READING TEXT —
-.-.-

Ocasio-Cortez has indeed garnered a lot of attention since upsetting Joe Crowley in the race to represent New York's 14th district in the U.S. House of Representatives last year. With over 3.5 million followers on Twitter, an initialism (AOC) that has caught on with cable news, and an audacious personality, she has become a vociferous presence in the contemporary social discourse - particularly on issues like race, taxes, health care, Amazon, economic inequality, and climate change.

In the latest example, AOC sparked controversy when she took former U.S. President Ronald Reagan to task, as related by Huffington Post, by bringing up "one of [his] favorite anecdotes from his 1976 presidential primary campaign...about a Chicago woman who was accused of fraudulently collecting public benefits under a variety of names." AOC remarked: "So you think about this image, 'welfare queens'...and what [Reagan] was really trying to talk about... He's painting this really resentful vision of essentially black women who were doing nothing, [who] were sucks on our country, right? ... That's not explicit racism, but it's still rooted in racist caricature. It gives people a logical - a "logical" - reason to say, 'Oh, yeah, no. Toss out the whole safety net.'"

-.-.-

COLLECTED MATERIAL —
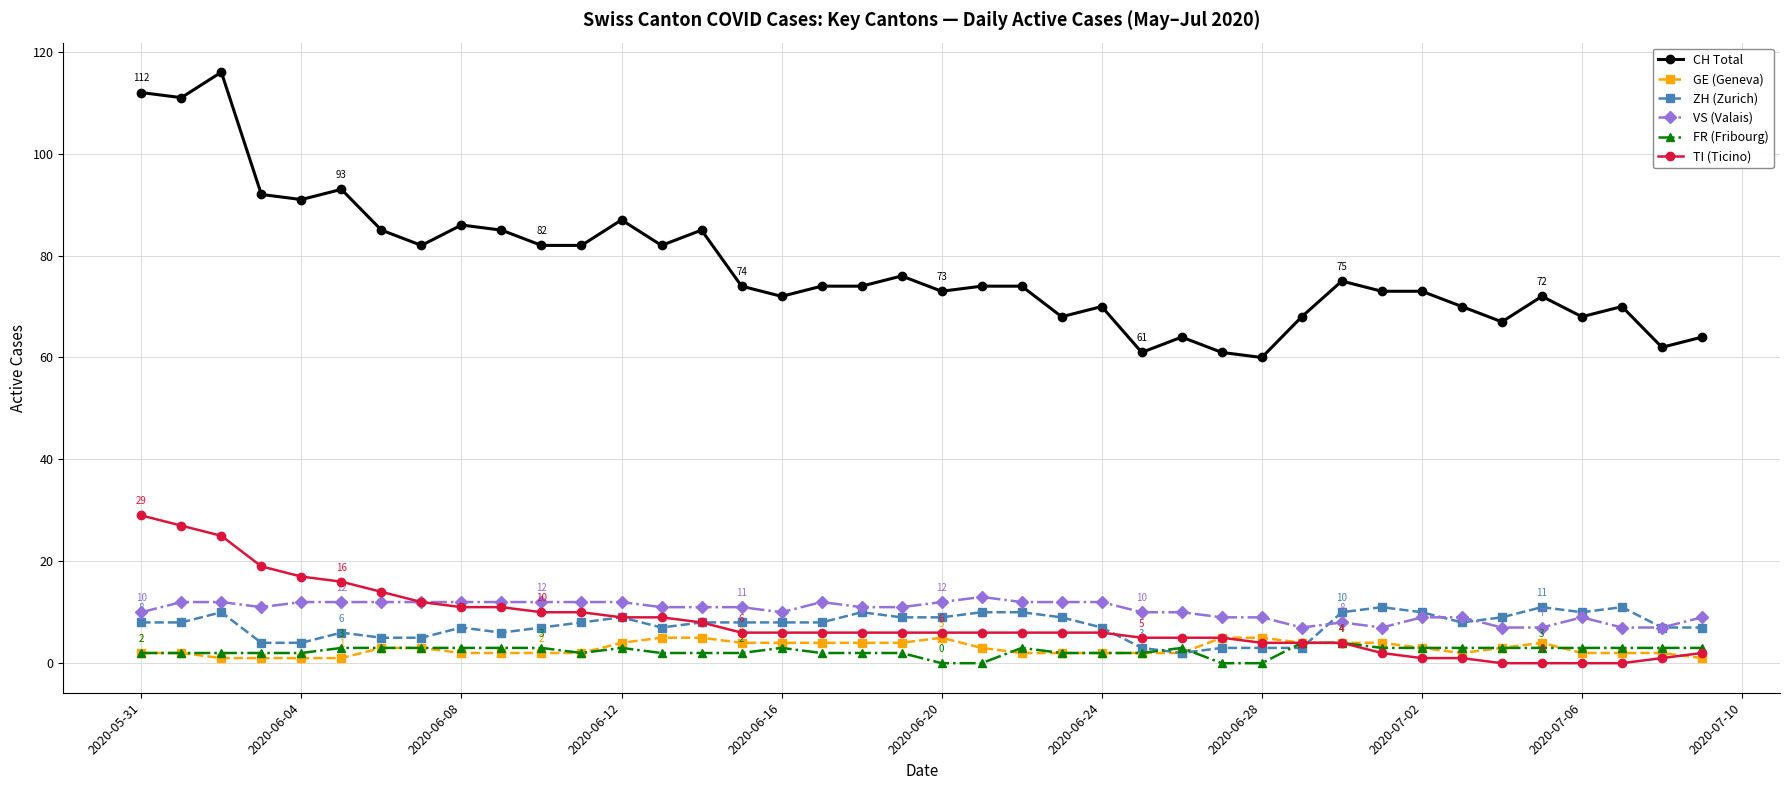

What is the maximum value for CH Total?

116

-.-.-

ASSIGNMENT — Could you revise the passage about Ocasio-Cortez, starting at "Ocasio-Cortez has indeed" and ending at "and climate change.", so that "Twitter" is replaced with "social media"? The data comes from a separate source.

SOLUTION —
Ocasio-Cortez has indeed garnered a lot of attention since upsetting Joe Crowley in the race to represent New York's 14th district in the U.S. House of Representatives last year. With over 3.5 million followers on social media, an initialism (AOC) that has caught on with cable news, and an audacious personality, she has become a vociferous presence in the contemporary social discourse - particularly on issues like race, taxes, health care, Amazon, economic inequality, and climate change.